*Provided material*:
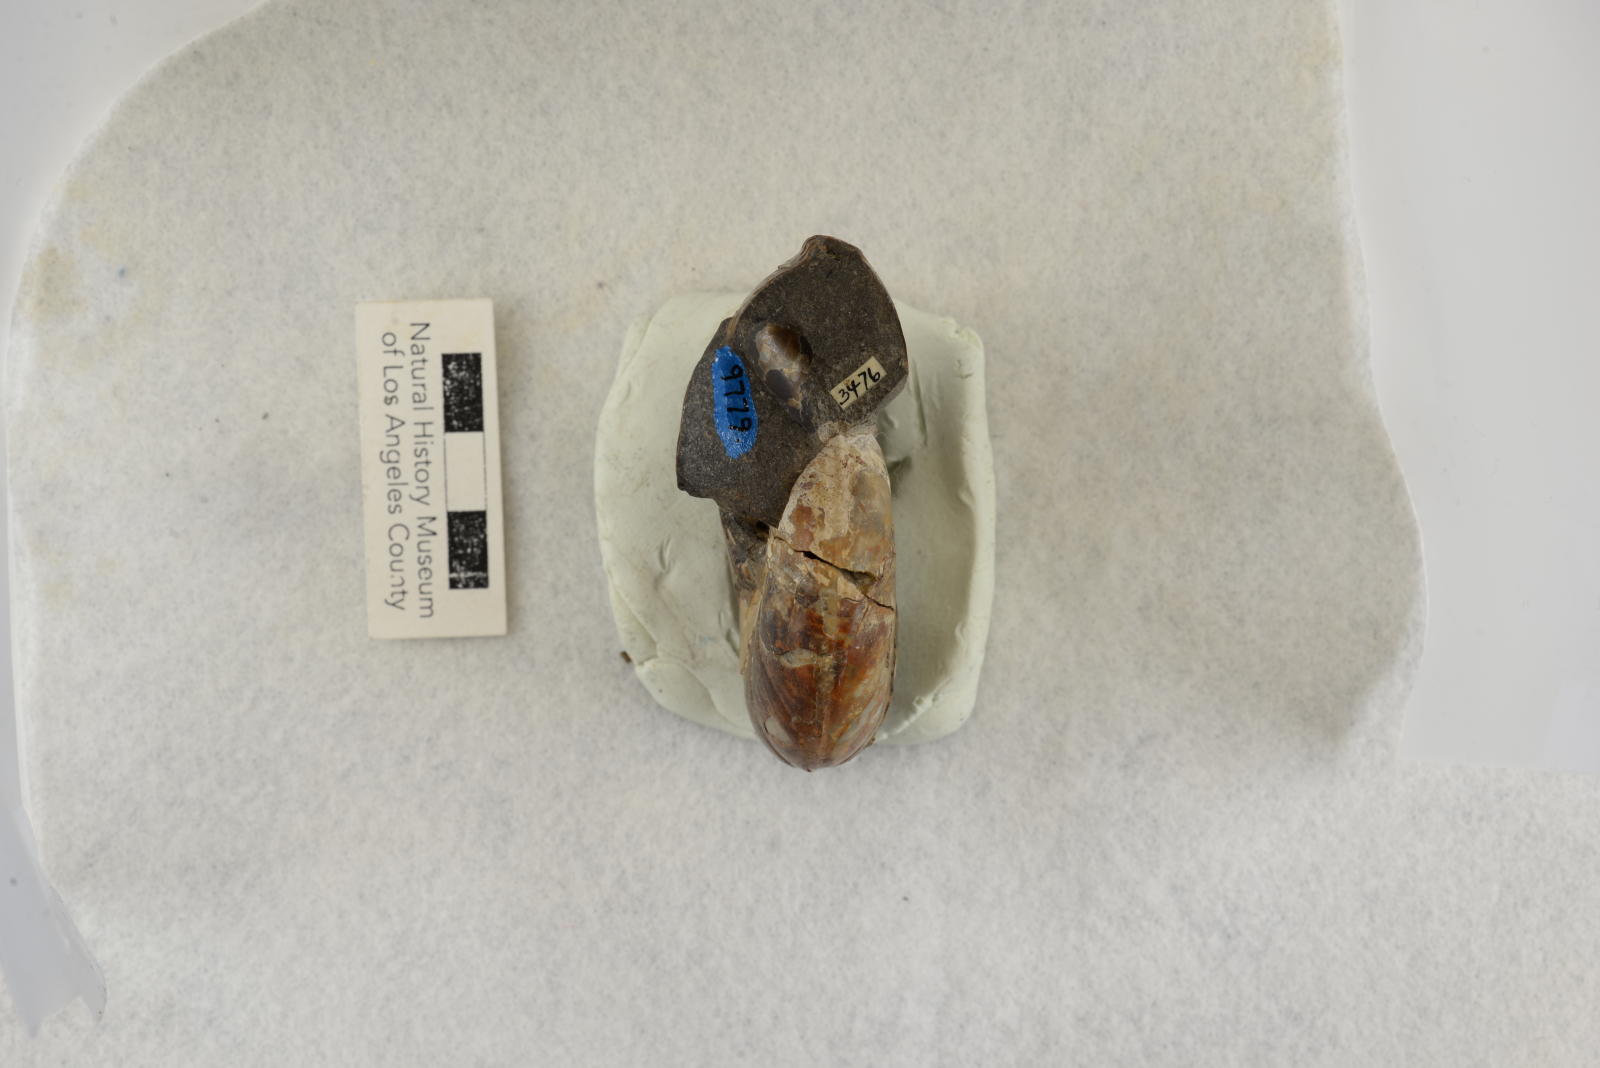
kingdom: Animalia
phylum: Mollusca
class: Cephalopoda
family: Desmoceratidae
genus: Damesites
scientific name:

*Exercise*: Reproduce every line of text in the rows above verbatim, leaving out the pictures.

*Task solution*:
kingdom: Animalia
phylum: Mollusca
class: Cephalopoda
family: Desmoceratidae
genus: Damesites
scientific name:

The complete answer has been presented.